Berluti is a century-old cobbler transformed by a French multinational into an all-purpose supplier to the one percent. Hermès is a centuries-old saddlery that once supplied the carriage trade. In the past almost everything such houses created had pragmatic design roots in infantry or cavalry uniforms. Abstracted, most elements of the modern suit would have been familiar to Napoleon.
Reacting to the reality that men no longer need that kind of armor, Ms. Nichanian turned her talent to producing relaxed American-style sportswear, like drawstring trousers and funnel-neck pullovers in cotton poplin, all in subtle spice colors. And, of course, there were the expected sneakers and sandals.

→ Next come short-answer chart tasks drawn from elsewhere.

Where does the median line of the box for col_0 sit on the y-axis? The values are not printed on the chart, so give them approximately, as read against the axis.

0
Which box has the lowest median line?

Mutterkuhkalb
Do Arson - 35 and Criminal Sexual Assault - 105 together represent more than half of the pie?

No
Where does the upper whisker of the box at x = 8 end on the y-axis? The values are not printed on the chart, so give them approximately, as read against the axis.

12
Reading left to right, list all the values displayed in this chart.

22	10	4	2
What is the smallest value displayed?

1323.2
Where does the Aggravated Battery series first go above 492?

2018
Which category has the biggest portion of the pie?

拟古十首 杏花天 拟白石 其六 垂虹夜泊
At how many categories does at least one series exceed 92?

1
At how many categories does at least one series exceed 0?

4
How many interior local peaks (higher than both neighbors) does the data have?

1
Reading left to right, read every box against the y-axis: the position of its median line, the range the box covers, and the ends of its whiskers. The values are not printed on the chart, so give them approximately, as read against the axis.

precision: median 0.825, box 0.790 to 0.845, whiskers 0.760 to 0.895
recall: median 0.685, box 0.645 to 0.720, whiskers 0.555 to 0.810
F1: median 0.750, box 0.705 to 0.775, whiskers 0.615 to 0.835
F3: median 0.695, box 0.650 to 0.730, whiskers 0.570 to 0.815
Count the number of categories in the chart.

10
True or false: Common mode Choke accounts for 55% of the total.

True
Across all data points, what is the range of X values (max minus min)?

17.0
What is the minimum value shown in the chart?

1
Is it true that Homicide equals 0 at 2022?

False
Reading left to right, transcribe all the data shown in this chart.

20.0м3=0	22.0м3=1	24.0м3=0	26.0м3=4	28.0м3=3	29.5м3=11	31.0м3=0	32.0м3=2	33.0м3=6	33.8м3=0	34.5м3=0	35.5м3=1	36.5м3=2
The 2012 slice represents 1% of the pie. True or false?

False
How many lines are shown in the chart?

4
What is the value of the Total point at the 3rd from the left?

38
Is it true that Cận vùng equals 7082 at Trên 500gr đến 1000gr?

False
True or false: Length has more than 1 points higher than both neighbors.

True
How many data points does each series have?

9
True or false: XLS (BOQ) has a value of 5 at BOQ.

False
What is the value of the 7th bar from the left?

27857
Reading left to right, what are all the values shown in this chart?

“Sophisticated letting go” was how Ms. Nichanian described her intentions, a slippery notion unless you remember Mick Jagger’s dictum that it is all right to let yourself go, as long as you can get yourself back. Those familiar with Mr. Jagger know he is abnormally disciplined in his habits, having learned long ago the effort required to make difficult things look easy.
One of the pitfalls in fashion, particularly men’s wear, is the temptation to advertise the cost of clothes through the use of exotic materials. There is nothing like crocodile to announce to the world that your jacket cost more than someone else’s annual mortgage payment.